The newly enacted Banking Act 9-x, signed by New York Governor Andrew Cuomo on June 17, 2020, gives certain financial institutions a policy to combat mortgage waivers and repay deferred amounts granted during the global COVID-19 pandemic .
The law applies to:
- New York State Regulated Institutions (“Banks”), which means “any New York Regulated Banking Organization”. . . and any New York regulated mortgage services company subject to the department’s supervision [of financial services]” and
- “Qualified Mortgage Lender”, defined as “an individual with a primary residence in New York who is on a home loan (as defined in RPAPL 1304 (a)); and who is showing financial hardship as a result of COVID-19. “
Under Banking Act 9-X, forbearance for mortgage payments due on a home loan is 180 days (plus an additional 180 days if necessary) to “such a qualified mortgage lender who is in arrears or for a trial period or Who applied for damage mitigation? “In order to receive an extension, the mortgage lender must demonstrate persistent financial hardship.
Forbearance is granted on request for a maximum of 180 days; This grace period can be postponed to March 7, 2020. An additional 180 days may be available if financial difficulties persist due to COVID-19. Forbearance requests should be available from financial institutions.
The law offers three ways to address deferred amounts:
- The term of the loan can be extended to include the term of forbearance – no additional interest, late fees, or penalties may be charged. or
- The deferred amount will be paid for the life of the loan with no penalties or late fees [NOTE: interest is not addressed in this subsection];; or
- The parties enter into a loan modification or other option that the mortgage lender takes into account. or if a change cannot be achieved between the parties, the deferred payment may be accumulated on maturity, refinancing or sale of the property and paid as a balloon payment; The arrears are non-interest bearing or delayed.
Compliance with these legal requirements is required before foreclosure for missed payments is initiated.

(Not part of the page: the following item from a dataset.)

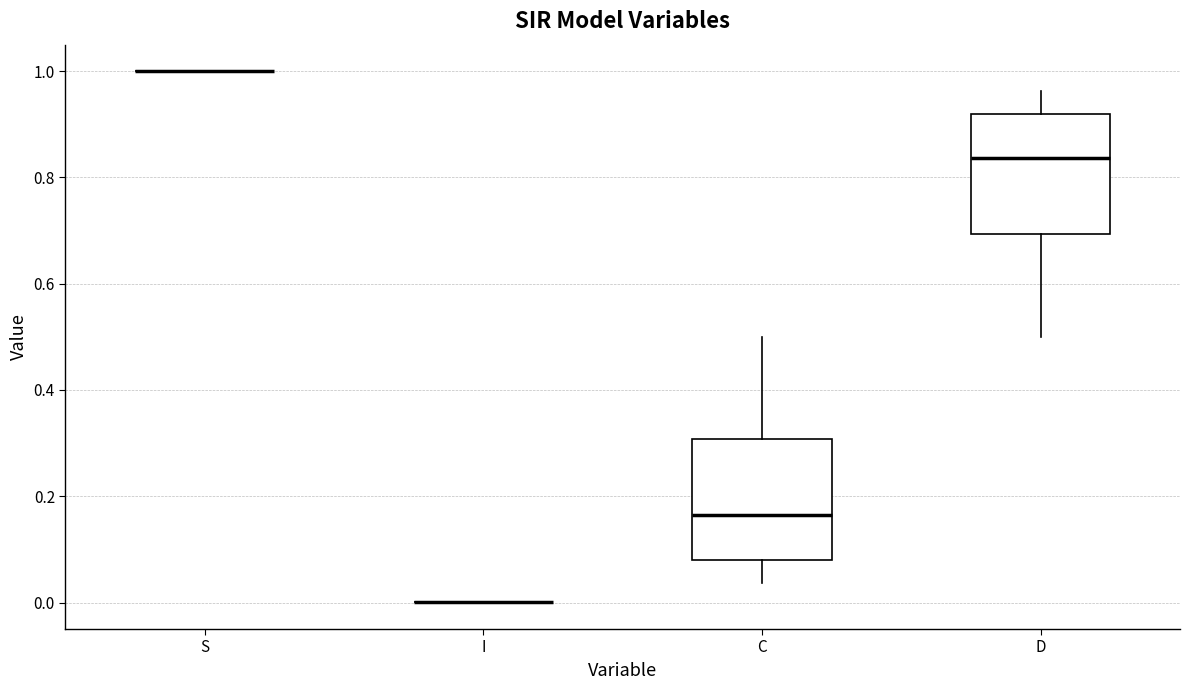

Reading left to right, read every box against the y-axis: the position of its median line, the range the box covers, and the ends of its whiskers. The values are not printed on the chart, so give them approximately, as read against the axis.

S: box collapsed to a line at 1.00, whiskers 1.00 to 1.00
I: box collapsed to a line at 0.00, whiskers 0.00 to 0.00
C: median 0.16, box 0.08 to 0.30, whiskers 0.04 to 0.50
D: median 0.84, box 0.70 to 0.92, whiskers 0.50 to 0.96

Failure to comply would be an available defense to the mortgage lender in foreclosure.
The bank must offer these options as long as it has sufficient capital and liquidity to meet its obligations and trade safely and soundly. Any bank that cannot meet this standard must contact the Department of Financial Services (“DFS”).

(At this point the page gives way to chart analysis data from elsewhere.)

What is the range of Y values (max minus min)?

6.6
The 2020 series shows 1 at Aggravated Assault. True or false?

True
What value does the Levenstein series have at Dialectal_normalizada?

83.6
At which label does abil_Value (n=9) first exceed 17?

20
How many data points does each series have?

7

If a bank cannot offer the relief to a borrower, it must notify DFS within five business days of the discovery.
The notification to DFS must contain the following information:
- The reason the bank found it couldn’t offer the relief;
- Information about the financial situation of the bank; and
- Any other information that DFS may need.
If denied, the bank must provide the borrower with a notice of denial that includes a notice that the borrower can file a complaint with the New York State Department of Financial Services at 1-800-342-3736 or http://www.dfs.ny.gov if the borrower believes that the application was wrongly refused.
The legislation has been putting the provisions of forbearance procedures in certain pandemic-related executive orders of the governor and administrative orders of the chief judge in effect since March.